Last month, more than 160 human rights groups sent a letter to the head of the International Olympic Committee (IOC), Thomas Bach, calling for the Winter Olympics to be relocated from China.
The main concern is participants in the event from other nations could become “unwilling participants” in Chinese Communist Party propaganda, similar to the 1936 Olympic Games in Berlin where Adolf Hitler used the event to showcase Nazi propaganda.
Australian Liberal Senator, Eric Abetz, was at the frontline of the initial push for Australia and Australian athletes to boycott the major event, saying Australia should lead an international boycott.
“The time has come for the freedom-loving countries to say to Beijing ‘enough is enough’,” Senator Abetz said.
“I would in fact invite individual athletes as well to consider whether they want to lend their name and their credibility to such a discredited regime,” he said.
Independent Senator for South Australia, Rex Patrick, has also recommended changing the Foreign Relations (State and Territory Arrangements) Bill 2020 to include the Australian Olympic Committee (AOC) under its reign.

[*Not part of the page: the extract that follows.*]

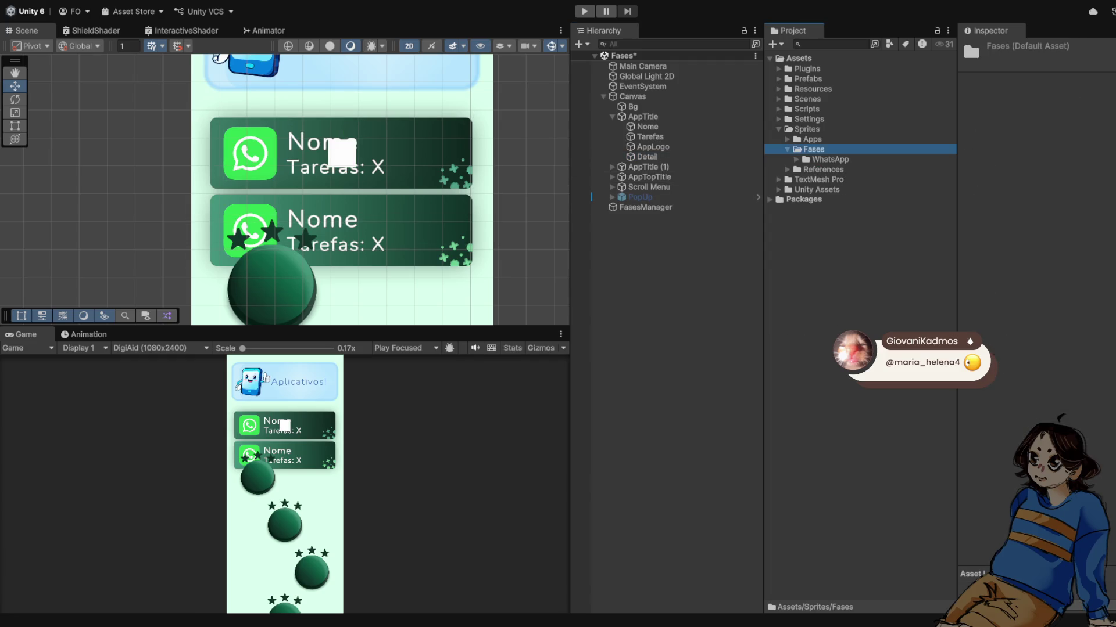
key("ctrl+shift+n")
type("Ba")
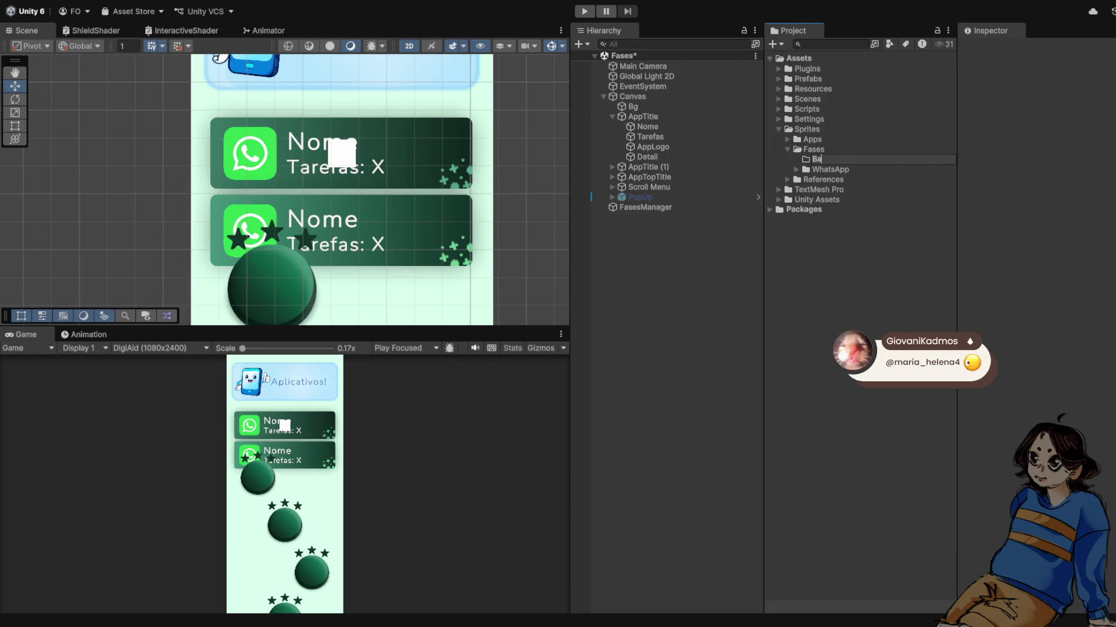
type("lackAndWhite")
key("Return")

“Athletes at least need to become aware of exactly what is going on in China,” Senator Patrick said.
“Certainly, they would need to consider their own perspective on what is happening, but they also need to consider their own safety.
“The Australian Government at the moment has a travel warning suggesting that no one travels to China, they are at risk of arbitrary detention,” he said.

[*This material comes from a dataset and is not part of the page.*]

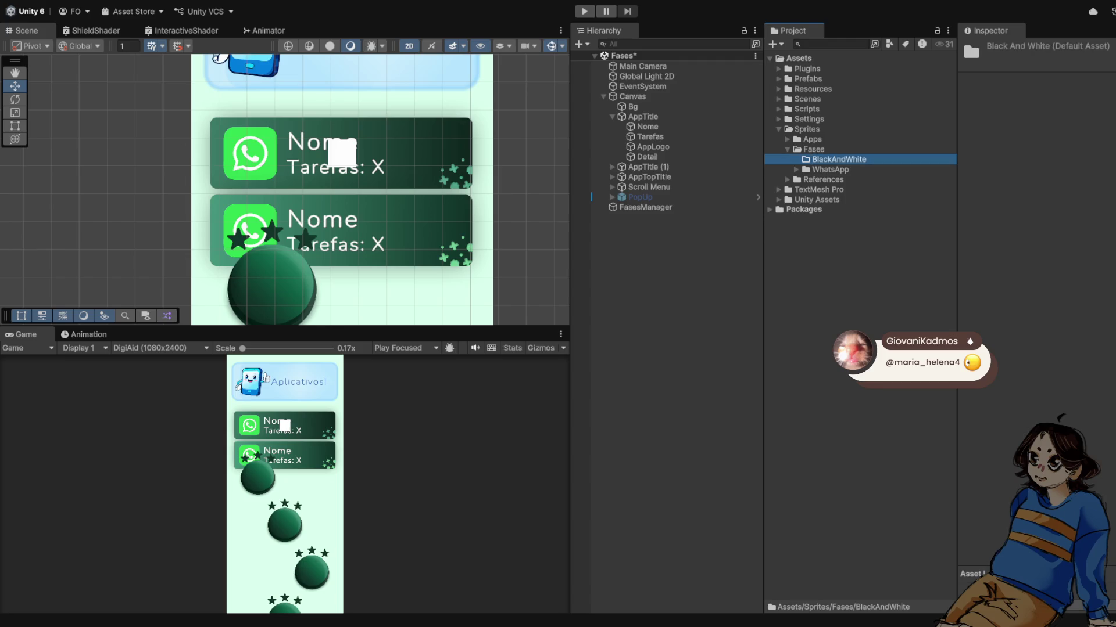
left_click(796, 170)
left_click(646, 157)
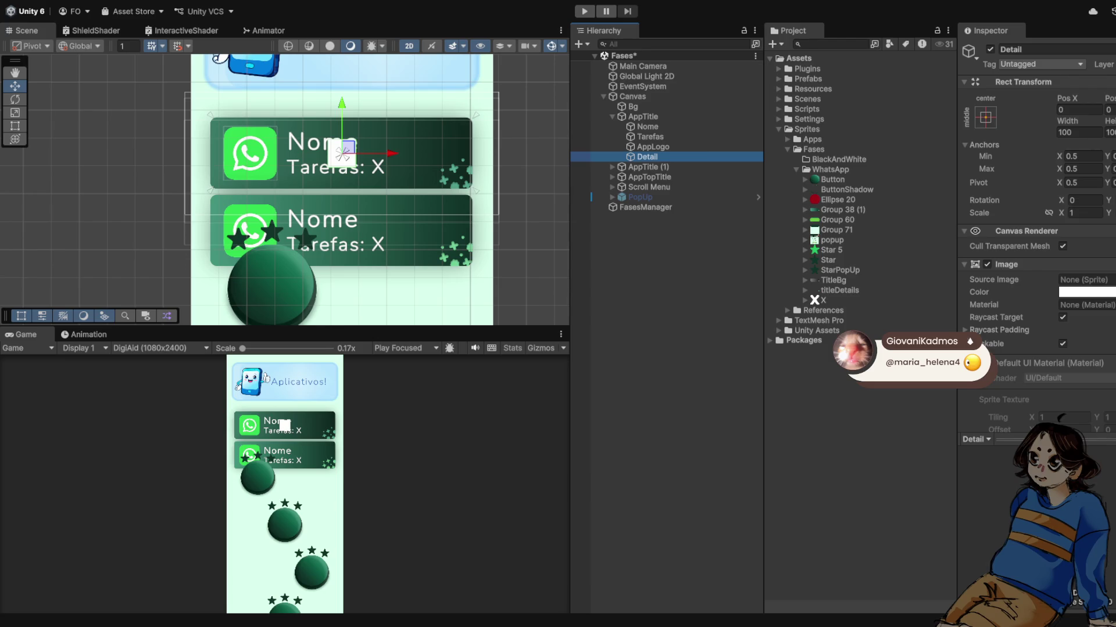
Step: Give Detail the titleDetails sprite at native size, undoing a trial move to the left
left_click_drag(839, 291, 1083, 280)
scroll(387, 133, "up", 1)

Following the calls for a boycott, AOC president, and IOC vice-president, John Coates, delivered a 24-page document outlining why the AOC does not support the calls to boycott the 2022 Games.
“The AOC does not support a boycott of the 2022 Beijing Winter Olympic Games,” Coates’ letter said.
“The AOC also opposes any amendment that would subject its activities to the arrangements contemplated by the Bill, as this could have serious consequences for Australia’s participation in the Olympic Movement.
“Any proposal to bring the AOC within the ambit of the Bill would fetter its autonomy under the Olympic Charter and, in the eyes of the International Olympic Committee, could jeopardise its recognition as a National Olympic Committee.
“The potential consequences for the AOC, Australian athletes, and others could be significant and detrimental and include — athletes not being able to compete at upcoming Games under the Australian flag, including the Tokyo 2020 Games and Beijing Winter Games in 2022 and destroying Brisbane’s bid to host the Olympic Games in 2032,” he said.
In response, Senator Patrick said Coates’s claims Australian athletes would be disallowed to compete in future Olympic Games “lack credibility”.
“Notwithstanding his position as an IOC vice-president, Mr Coates can’t predict what the IOC response to a boycott will be,” Senator Patrick said.
“In particular, no-one would seriously suggest that the Chinese Olympic Committee is independent of government influence when its membership is comprised entirely of Chinese Government officials and Chinese Communist Party members.
“Like all institutions in China, the Chinese Olympic Committee is totally controlled by the Communist regime which is directly responsible for gross human rights violations (including I might add political hostage taking and arbitrary detention of Australian citizens).
“If the IOC were serious about enforcing the provisions of the Olympic Charter, China would not be a member,” he said.
With growing talks internationally for the boycott, UK foreign minister, Dominic Raab, said earlier this month the UK “would not rule out a boycott”, claiming there is a point in time where it is “no longer possible” to “separate sport from diplomacy and politics.”
In hosting the 2022 Winter Olympic Games, Beijing would become the first city in the world to host both the Summer and Winter Olympic Games, after hosting the 2008 Summer Olympics.